About this exercise — Rewrite the read text as a numbered list, starting at the line that contains "Laptopy Apple są chęt" and ending at the last line of the records. Skip blank lines and leave the pictures out.

Source data —
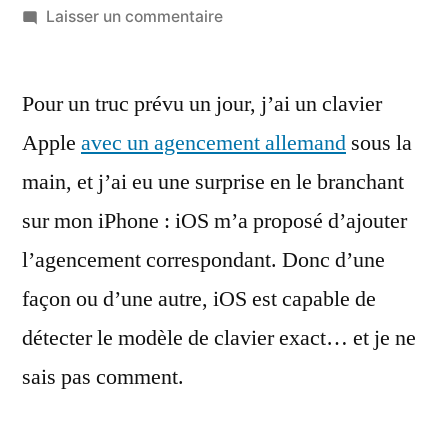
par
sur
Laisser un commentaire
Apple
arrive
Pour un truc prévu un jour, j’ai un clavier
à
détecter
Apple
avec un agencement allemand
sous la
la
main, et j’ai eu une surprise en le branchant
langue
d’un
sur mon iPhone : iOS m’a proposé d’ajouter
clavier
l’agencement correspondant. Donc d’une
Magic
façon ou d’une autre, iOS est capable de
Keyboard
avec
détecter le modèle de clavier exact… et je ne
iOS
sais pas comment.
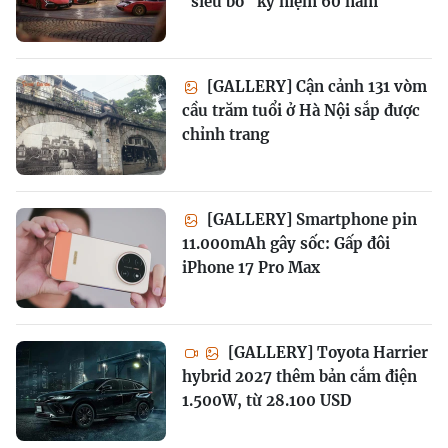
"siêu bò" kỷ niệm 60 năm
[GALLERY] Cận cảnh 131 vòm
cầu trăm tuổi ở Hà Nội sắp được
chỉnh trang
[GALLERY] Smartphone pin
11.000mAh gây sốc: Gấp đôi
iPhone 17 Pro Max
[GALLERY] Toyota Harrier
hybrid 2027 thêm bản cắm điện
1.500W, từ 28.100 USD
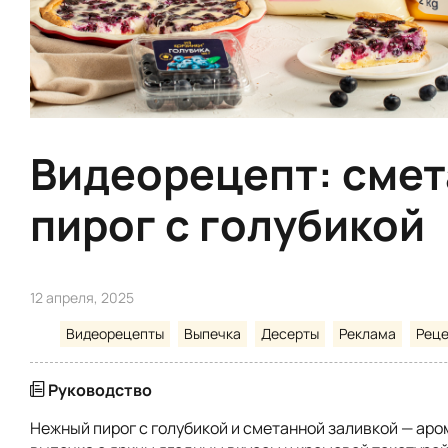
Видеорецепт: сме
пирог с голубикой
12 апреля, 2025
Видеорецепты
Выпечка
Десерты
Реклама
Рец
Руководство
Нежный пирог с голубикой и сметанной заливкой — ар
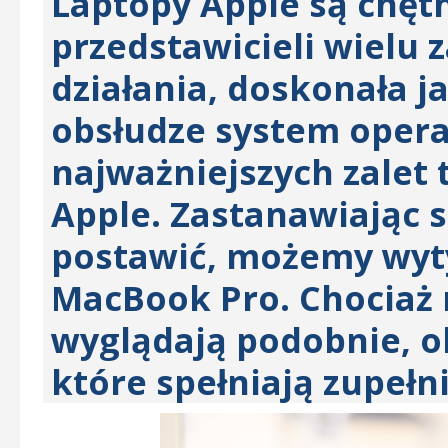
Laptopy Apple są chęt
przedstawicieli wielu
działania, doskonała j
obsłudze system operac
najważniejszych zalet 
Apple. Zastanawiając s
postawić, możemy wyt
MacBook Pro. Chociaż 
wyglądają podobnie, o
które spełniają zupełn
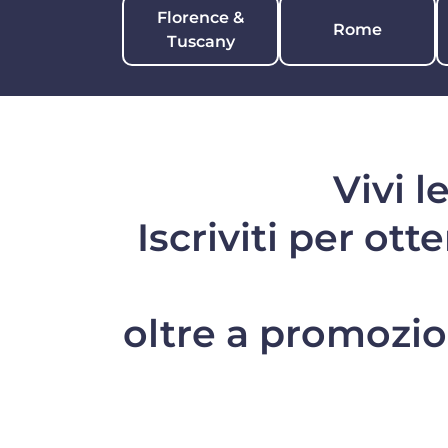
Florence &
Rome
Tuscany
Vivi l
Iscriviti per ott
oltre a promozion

Solution to the exercise —
1. Laptopy Apple są chęt
2. przedstawicieli wielu
3. działania, doskonała j
4. obsłudze system operac
5. najważniejszych zalet 
6. Apple. Zastanawiając s
7. postawić, możemy wyt
8. MacBook Pro. Chociaż 
9. wyglądają podobnie, o
10. które spełniają zupełn
11. Florence &
12. Rome
13. Tuscany
14. Vivi l
15. Iscriviti per ott
16. oltre a promozion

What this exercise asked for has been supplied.